If you're a host reading this because your cleaner asked: just send them the iCal URL from each of your listings, plus your check-in/check-out times. They'll handle the rest.
Frequently asked
- What is an iCal feed for an Airbnb cleaning schedule?
- An iCal feed is a permanent URL that publishes a rental's calendar in a standard plain-text format. Every Airbnb listing has one (under Listing → Availability → Sync calendars → Export calendar). Any cleaning automation tool that reads the URL on a schedule can convert each checkout into a cleaning job.
- How often should the iCal feed be polled?
- Hourly is plenty. Daily is too slow — a Saturday-morning cancellation that doesn't reach the cleaner until Sunday afternoon costs you a wasted truck roll. Anything more aggressive than hourly buys you nothing except CPU bills.

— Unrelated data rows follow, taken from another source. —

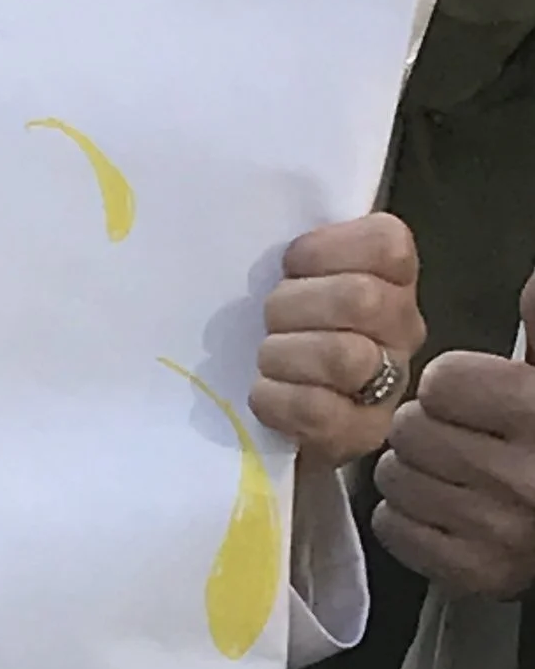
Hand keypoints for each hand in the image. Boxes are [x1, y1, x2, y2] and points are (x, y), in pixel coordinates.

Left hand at [248, 213, 424, 463]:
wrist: (282, 415)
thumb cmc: (285, 327)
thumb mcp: (297, 276)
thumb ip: (302, 252)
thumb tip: (265, 235)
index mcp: (392, 276)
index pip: (387, 244)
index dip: (326, 250)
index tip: (290, 266)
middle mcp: (404, 327)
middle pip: (358, 300)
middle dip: (293, 306)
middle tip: (270, 319)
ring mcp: (390, 384)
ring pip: (343, 356)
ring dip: (283, 353)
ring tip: (267, 358)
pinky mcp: (362, 433)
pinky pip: (318, 410)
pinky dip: (276, 398)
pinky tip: (265, 393)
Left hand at [375, 274, 534, 598]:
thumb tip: (528, 283)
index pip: (443, 382)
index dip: (453, 385)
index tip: (474, 396)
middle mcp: (520, 476)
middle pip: (409, 430)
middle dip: (425, 427)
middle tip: (458, 435)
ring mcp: (496, 531)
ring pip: (394, 478)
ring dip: (412, 470)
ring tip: (451, 470)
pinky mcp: (475, 573)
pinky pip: (394, 527)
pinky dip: (408, 515)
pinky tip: (444, 508)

- Why is the cleaning date sometimes off by one day?
- iCal's DTEND field is the day after the last night, not the last night itself. If a guest stays Friday and Saturday, DTEND is Sunday — which is when the clean should happen. Many DIY integrations get this wrong on the first try.
- What happens when a host's iCal URL changes?
- Airbnb regenerates the export URL when a host clicks 'reset sync' in calendar settings (rare). Vrbo URLs are stable across resets but can invalidate when a host disconnects a third-party integration. A well-built sync surfaces 'feed returned 404 for the last N fetches' as an actionable error, not a silent dead-end.
- Can I use one iCal feed for properties listed on multiple platforms?
- If the host uses a property management system like Hospitable that consolidates channels, yes — that PMS publishes a unified iCal feed. Otherwise you need one URL per platform per property and your sync layer has to dedupe on UID across them.
- Should the cleaning job be scheduled at a fixed time or use the booking's check-out time?
- Use the host's advertised check-out time per property, applied in the property's local timezone (not the server's). iCal feeds emit floating dates without timezone info; the property timezone has to be stored alongside the iCal URL or your Hawaii cleans drift one day per sync run.